Le second souffle de la CUMA de Frausseilles
Publié le
Décryptage d’un modèle où collectif rime avec optimisation.
Fondée en 1982 autour de la viticulture, la CUMA de Frausseilles connaît un renouveau historique. Fin 2025, l’intégration de six nouveaux adhérents et le lancement de quatre activités stratégiques ont transformé la structure, portée par une vision commune de l’agriculture biologique.
Décryptage d’un modèle où collectif rime avec optimisation.
Un passage de témoin transformé en projet collectif
À l’origine de cette dynamique se trouve la SAS La Ferme des 3 Moineaux, incarnée par Francis Verdier. À l’aube de sa retraite, ce dernier a choisi de ne pas simplement céder ses terres, mais de bâtir un projet de territoire. Plutôt qu’un simple morcellement, trois agriculteurs ont rejoint la structure, s’associant aux trois membres déjà en place.
Aujourd’hui, ces six fermes certifiées en agriculture biologique unissent leurs forces pour transformer et commercialiser une gamme diversifiée de produits (farines, légumes secs, pâtes, café d’orge et biscottes) auprès d’une clientèle en constante expansion.
Pour répondre aux besoins de ces 170 hectares, le groupe a choisi de s’appuyer sur la CUMA de Frausseilles, créant une synergie inédite entre structure commerciale (SAS) et structure de moyens (CUMA).
Le choix de la mutualisation : l’esprit CUMA
Pour ces associés, la cohérence ne s’arrête pas à la vente. La volonté de produire ensemble, avec une vision agronomique partagée, les a naturellement conduits vers la CUMA de Frausseilles. Ce rapprochement a donné naissance à quatre nouvelles branches d’activité :
- Transformation : Une chaîne complète de production de farine et d’ensachage mutualisée
- Pôle Traction : Un parc de trois tracteurs (130, 110 et 75 CV). Originalité du système : la facturation s’effectue au prorata des heures d’utilisation, quelle que soit la puissance de la machine mobilisée.
- Pôle Travail du Sol : Un « pack » d’une quinzaine d’outils facturé à l’hectare cultivé.
Note : Le calcul des surfaces exclut les prairies, vignes, vergers et légumineuses à N+2. - Entretien des cultures : L’acquisition d’une écimeuse, rachetée à la CUMA voisine du Verdier, pour la gestion des adventices.

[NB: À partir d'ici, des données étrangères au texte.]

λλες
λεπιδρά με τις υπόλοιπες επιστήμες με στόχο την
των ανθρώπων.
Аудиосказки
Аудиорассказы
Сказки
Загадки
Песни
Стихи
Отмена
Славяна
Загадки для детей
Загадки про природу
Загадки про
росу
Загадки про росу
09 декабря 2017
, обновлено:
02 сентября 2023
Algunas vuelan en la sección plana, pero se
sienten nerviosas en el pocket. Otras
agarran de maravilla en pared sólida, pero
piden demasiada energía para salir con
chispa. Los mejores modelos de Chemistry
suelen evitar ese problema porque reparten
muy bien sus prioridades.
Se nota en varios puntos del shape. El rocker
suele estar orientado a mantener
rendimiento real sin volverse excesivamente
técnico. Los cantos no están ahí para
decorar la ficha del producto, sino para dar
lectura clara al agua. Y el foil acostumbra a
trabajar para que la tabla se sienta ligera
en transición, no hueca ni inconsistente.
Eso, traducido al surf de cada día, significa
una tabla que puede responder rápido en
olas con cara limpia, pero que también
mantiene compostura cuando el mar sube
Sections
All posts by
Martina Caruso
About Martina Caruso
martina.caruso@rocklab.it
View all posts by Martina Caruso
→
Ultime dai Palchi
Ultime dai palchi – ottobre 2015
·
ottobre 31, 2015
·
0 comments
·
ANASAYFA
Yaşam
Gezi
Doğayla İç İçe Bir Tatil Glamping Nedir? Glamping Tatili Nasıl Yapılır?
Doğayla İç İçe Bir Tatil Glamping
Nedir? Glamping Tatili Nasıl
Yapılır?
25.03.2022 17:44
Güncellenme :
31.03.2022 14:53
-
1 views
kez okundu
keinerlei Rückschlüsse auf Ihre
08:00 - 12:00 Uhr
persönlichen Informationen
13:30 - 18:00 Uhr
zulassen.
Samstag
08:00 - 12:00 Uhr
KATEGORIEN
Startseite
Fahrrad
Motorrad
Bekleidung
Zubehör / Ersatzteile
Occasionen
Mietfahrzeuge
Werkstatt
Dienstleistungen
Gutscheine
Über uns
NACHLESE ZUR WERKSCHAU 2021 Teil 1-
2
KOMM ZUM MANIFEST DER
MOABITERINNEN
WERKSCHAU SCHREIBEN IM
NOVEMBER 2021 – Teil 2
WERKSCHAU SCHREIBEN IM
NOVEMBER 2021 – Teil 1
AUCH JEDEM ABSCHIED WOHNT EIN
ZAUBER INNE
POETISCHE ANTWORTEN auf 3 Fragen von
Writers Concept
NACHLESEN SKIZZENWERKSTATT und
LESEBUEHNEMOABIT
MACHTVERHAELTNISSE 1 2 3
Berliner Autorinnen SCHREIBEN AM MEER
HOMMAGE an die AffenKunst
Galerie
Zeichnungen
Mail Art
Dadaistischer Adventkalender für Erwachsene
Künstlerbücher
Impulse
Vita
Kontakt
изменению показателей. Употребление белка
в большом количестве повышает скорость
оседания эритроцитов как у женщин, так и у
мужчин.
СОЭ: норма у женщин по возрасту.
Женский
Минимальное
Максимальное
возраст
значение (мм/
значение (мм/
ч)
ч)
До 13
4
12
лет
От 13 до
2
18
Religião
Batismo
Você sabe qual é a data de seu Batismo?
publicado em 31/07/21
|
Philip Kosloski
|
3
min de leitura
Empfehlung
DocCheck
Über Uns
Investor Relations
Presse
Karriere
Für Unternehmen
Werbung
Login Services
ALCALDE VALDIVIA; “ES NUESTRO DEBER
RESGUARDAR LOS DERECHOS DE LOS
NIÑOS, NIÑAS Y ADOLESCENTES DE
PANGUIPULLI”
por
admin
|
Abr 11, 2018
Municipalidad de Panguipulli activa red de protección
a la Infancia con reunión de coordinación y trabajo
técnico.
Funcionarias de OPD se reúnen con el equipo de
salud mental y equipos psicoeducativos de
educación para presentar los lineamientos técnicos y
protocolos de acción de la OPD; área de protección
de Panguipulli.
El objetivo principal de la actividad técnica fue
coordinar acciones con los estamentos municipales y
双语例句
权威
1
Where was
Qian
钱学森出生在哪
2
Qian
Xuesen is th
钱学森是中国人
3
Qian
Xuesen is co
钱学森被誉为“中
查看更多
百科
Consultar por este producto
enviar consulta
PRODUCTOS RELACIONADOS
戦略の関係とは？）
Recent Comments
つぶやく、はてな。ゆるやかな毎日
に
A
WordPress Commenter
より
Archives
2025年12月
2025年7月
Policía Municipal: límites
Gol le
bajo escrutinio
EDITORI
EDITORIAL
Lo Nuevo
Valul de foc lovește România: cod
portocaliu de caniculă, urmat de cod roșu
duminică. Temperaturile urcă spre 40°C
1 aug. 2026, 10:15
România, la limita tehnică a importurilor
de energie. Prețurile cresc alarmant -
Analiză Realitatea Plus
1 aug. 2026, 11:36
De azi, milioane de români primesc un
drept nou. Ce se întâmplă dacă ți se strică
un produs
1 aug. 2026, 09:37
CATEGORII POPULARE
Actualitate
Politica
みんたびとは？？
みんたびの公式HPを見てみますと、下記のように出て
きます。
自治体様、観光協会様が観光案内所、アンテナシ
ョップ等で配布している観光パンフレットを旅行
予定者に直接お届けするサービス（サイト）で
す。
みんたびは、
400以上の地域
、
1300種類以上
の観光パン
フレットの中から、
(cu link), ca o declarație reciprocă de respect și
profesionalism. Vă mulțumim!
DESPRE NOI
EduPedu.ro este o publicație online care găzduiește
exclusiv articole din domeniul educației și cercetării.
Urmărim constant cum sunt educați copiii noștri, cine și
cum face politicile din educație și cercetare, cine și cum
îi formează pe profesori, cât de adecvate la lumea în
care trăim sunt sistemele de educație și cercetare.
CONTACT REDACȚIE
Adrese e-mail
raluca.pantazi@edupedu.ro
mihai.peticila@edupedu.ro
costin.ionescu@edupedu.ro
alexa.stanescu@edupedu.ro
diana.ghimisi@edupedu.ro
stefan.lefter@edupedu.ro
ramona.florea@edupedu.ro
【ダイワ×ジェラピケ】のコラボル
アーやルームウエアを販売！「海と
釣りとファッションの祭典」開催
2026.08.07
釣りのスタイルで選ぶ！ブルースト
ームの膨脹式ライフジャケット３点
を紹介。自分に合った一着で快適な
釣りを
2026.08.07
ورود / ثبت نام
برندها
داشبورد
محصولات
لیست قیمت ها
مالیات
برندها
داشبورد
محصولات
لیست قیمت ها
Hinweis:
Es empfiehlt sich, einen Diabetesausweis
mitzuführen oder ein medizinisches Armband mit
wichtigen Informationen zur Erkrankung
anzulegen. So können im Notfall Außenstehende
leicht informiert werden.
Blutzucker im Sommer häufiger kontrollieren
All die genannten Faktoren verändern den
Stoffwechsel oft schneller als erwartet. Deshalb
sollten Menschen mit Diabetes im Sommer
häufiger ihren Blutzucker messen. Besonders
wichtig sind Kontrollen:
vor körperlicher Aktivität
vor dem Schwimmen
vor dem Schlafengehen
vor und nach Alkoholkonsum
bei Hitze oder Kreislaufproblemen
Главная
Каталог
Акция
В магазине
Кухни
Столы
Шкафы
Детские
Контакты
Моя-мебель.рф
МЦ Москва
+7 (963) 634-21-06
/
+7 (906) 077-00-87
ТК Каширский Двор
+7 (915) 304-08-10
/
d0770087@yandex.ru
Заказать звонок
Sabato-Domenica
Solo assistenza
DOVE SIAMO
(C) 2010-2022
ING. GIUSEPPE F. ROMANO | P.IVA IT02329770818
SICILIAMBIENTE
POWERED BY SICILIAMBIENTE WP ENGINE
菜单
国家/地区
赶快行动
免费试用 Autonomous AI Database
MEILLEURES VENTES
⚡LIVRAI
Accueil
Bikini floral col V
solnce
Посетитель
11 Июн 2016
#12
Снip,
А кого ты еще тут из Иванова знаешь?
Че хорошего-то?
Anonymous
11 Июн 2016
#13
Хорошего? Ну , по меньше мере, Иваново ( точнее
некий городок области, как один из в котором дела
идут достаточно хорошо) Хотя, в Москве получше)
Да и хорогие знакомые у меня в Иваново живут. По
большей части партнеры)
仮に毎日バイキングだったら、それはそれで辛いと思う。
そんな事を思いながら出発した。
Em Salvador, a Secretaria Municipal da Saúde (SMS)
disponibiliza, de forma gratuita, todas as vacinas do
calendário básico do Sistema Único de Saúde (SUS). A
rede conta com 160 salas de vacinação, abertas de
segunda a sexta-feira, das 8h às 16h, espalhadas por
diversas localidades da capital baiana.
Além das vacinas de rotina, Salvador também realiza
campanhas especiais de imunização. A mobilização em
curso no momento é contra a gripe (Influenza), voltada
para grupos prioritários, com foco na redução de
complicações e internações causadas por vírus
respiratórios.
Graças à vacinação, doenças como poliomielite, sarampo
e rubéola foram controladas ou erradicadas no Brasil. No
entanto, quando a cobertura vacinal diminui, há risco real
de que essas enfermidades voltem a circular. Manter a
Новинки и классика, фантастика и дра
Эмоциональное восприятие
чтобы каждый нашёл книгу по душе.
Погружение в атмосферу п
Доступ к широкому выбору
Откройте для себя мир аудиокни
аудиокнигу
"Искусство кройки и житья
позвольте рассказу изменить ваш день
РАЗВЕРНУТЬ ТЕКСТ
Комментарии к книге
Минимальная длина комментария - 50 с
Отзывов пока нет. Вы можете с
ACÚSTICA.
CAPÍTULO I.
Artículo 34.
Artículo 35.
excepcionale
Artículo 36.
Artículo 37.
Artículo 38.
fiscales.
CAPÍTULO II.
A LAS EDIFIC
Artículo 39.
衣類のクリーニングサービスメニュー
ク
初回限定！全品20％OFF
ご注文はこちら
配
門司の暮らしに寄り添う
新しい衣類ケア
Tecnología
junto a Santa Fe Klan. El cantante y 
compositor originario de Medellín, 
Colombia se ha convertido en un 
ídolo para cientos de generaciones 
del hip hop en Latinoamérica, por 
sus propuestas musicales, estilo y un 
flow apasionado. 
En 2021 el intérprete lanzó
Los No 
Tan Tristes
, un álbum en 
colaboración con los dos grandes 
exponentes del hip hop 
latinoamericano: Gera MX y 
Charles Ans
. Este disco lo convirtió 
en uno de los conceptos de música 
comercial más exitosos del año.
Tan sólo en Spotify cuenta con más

Cette panoplie sera complétée courant 2026 par l’achat d’une moissonneuse-batteuse d’occasion, assurant ainsi une autonomie totale pour la récolte des céréales bio.
Une organisation territoriale innovante
L’engagement du groupe va bien au-delà du simple partage de matériel. Les 170 hectares du collectif sont gérés via un assolement commun et une banque de travail. Cette organisation permet une optimisation des chantiers : tandis qu’un adhérent laboure, un autre sème, garantissant une efficacité maximale à l’échelle du territoire.
Cette solidarité s’étend à la fertilisation : le fumier de l’unique élevage du groupe (qui récupère les luzernes) est réparti selon les besoins réels des sols de l’ensemble des 170 ha, maximisant l’efficience agronomique à l’échelle du collectif plutôt qu’à l’échelle de l’exploitation individuelle.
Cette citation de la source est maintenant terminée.